We hadden het al over de datatypes integer en float. Een sliert van tekens is een derde datatype en wordt binnen Python of in Engels benoemd als string.
Een string (sliert van tekens) maak je aan door tekens/karakters tussen aanhalingstekens te plaatsen. De toegestane tekens zijn:
letters en cijfers;
valuta symbolen en operatoren;
lees- en andere tekens;
spatie.
' --> Eenvoudige opbouw van een string, de tekst kan geen afkappingstekens bevatten. De tekst staat op 1 lijn.
" --> Eenvoudige opbouw van een string, de tekst kan afkappingstekens bevatten. De tekst staat op 1 lijn.
''' --> Complexere string is mogelijk, de tekst kan op meerdere regels staan en kan ook " bevatten.
""" --> Complexere string is mogelijk, de tekst kan op meerdere regels staan en kan ook " bevatten.

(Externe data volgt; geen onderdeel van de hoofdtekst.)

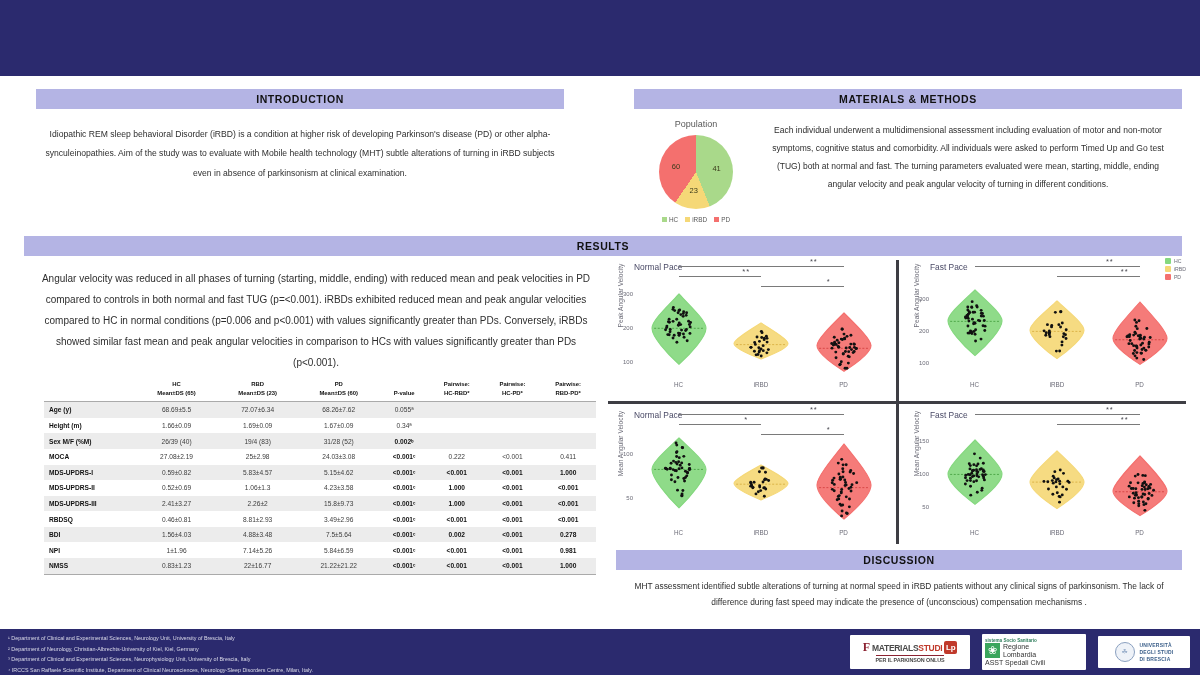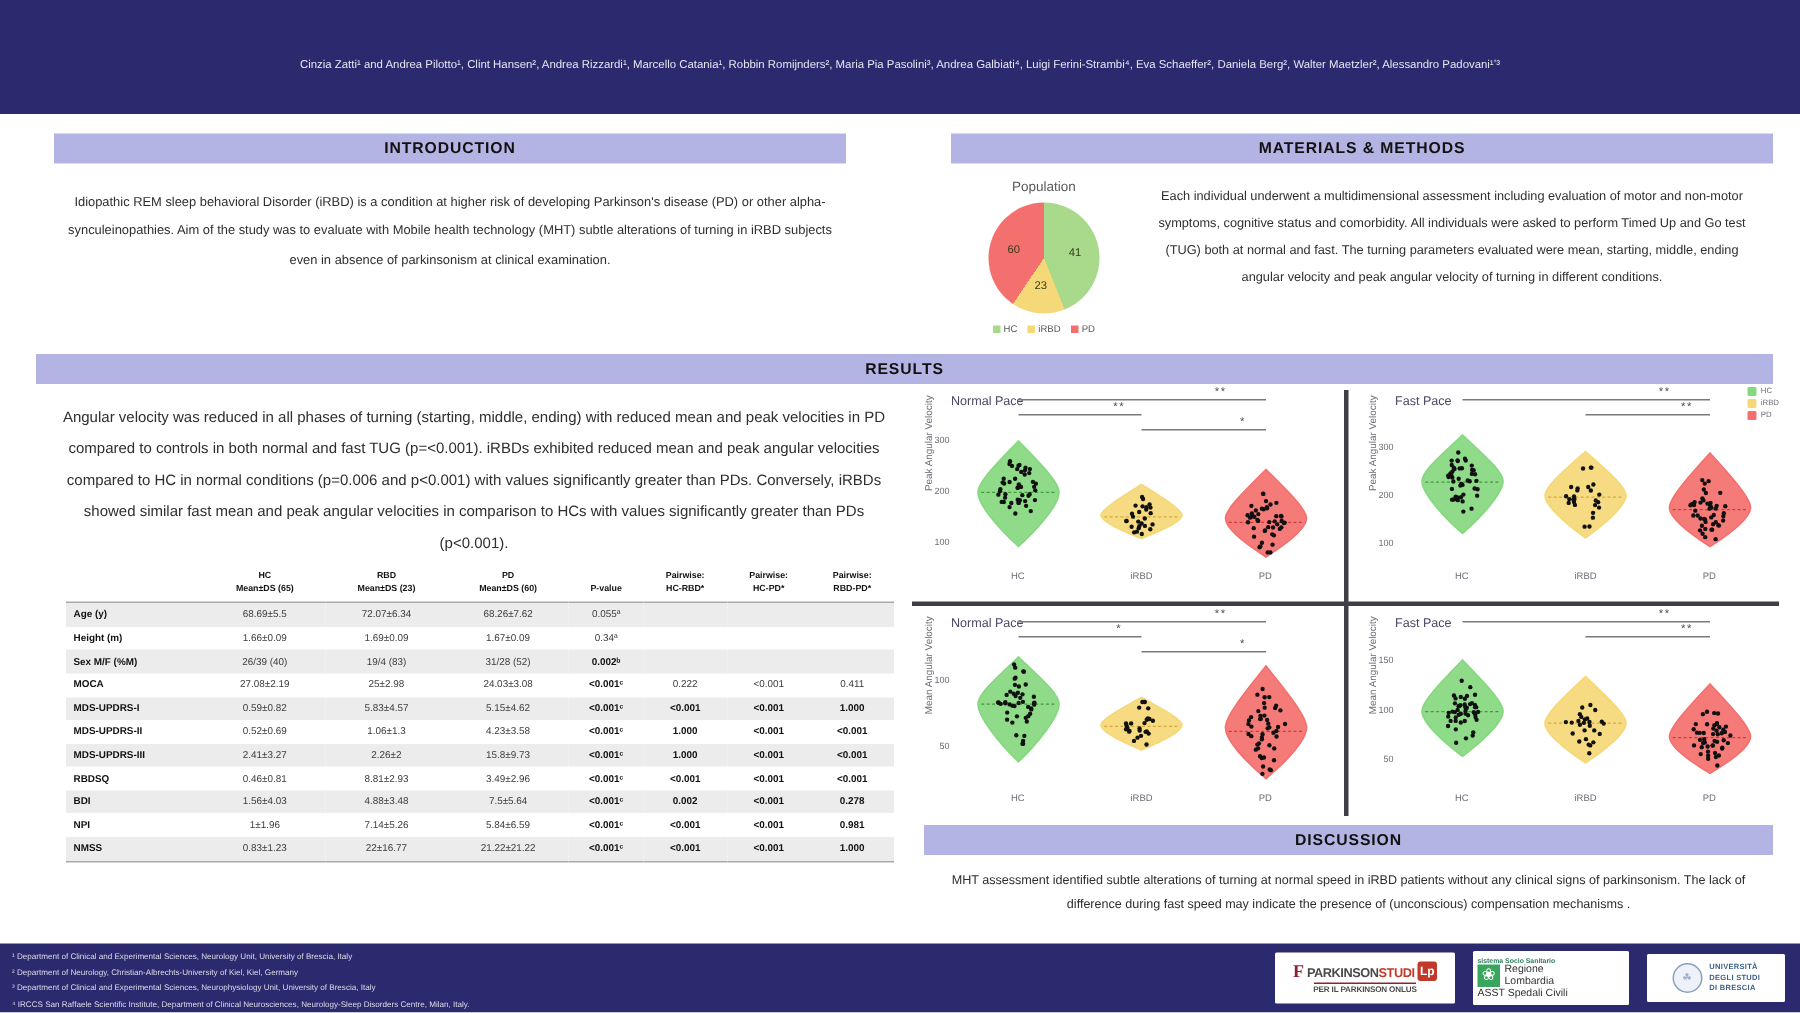--- a/index.html
+++ b/index.html
@@ -178,7 +178,6 @@
 <div id="poster">
 
   <div class="header">
-    <div class="header-authors">Cinzia Zatti¹ and Andrea Pilotto¹, Clint Hansen², Andrea Rizzardi¹, Marcello Catania¹, Robbin Romijnders², Maria Pia Pasolini³, Andrea Galbiati⁴, Luigi Ferini-Strambi⁴, Eva Schaeffer², Daniela Berg², Walter Maetzler², Alessandro Padovani¹ʼ³</div>
   </div>
 
   <div class="intro-box">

Zoals bij input() vermeld wordt alle data van de functie input() bewaard als string. Ook wanneer er cijfers worden ingegeven.
Voorbeeld in editor:
getal = input("Geef een getal? ")
print(getal)
Resultaat na uitvoering in CLI:
>
Geef een getal ? 5
=> '5'
Ook al geef je naar jou mening een getal in, bewaart Python dit als een string. In dit voorbeeld geven we een geheel getal 5 in en bewaart hij deze als de string "5". Dit is duidelijk een verschil. Wanneer we niet hoeven te rekenen met de getallen laten we de getallen gewoon als string. Moeten we kunnen rekenen met getallen dan moeten we deze waarde van string omvormen naar integer of float. Hoe je waardes of variabelen kan veranderen van type, lees je bij datatypes.
Je kan strings aan elkaar plakken door '+'. Er is geen limiet op het aantal strings dat je aan elkaar kan plakken.
Voorbeeld in editor:
voornaam = input("Wat is je voornaam?")
achternaam = input("Wat is je achternaam? ")
volledige_naam = voornaam + " " + achternaam
print(volledige_naam)
Resultaat na uitvoering in de CLI:
>
Wat is je voornaam?Matthias
Wat is je achternaam? Van Leuvenhaege
Matthias Van Leuvenhaege
Merk op: De voornaam plakt aan het vraagteken en de achternaam niet. Dit komt door de spatie die opgenomen in in de string die bij input is meegegeven.
Er is geen limiet hoeveel strings je aan elkaar kan plakken.
De backslash heeft een speciale betekenis binnen een string.
liedjes_tekst = 'Jij stond op en zei: "Hou m\'n plaats vrij"'
De backslash heeft in dit voorbeeld de betekenis dat het volgende karakter "letterlijk" moet genomen worden en dus niet mag gezien worden als begin- of eindteken van een string.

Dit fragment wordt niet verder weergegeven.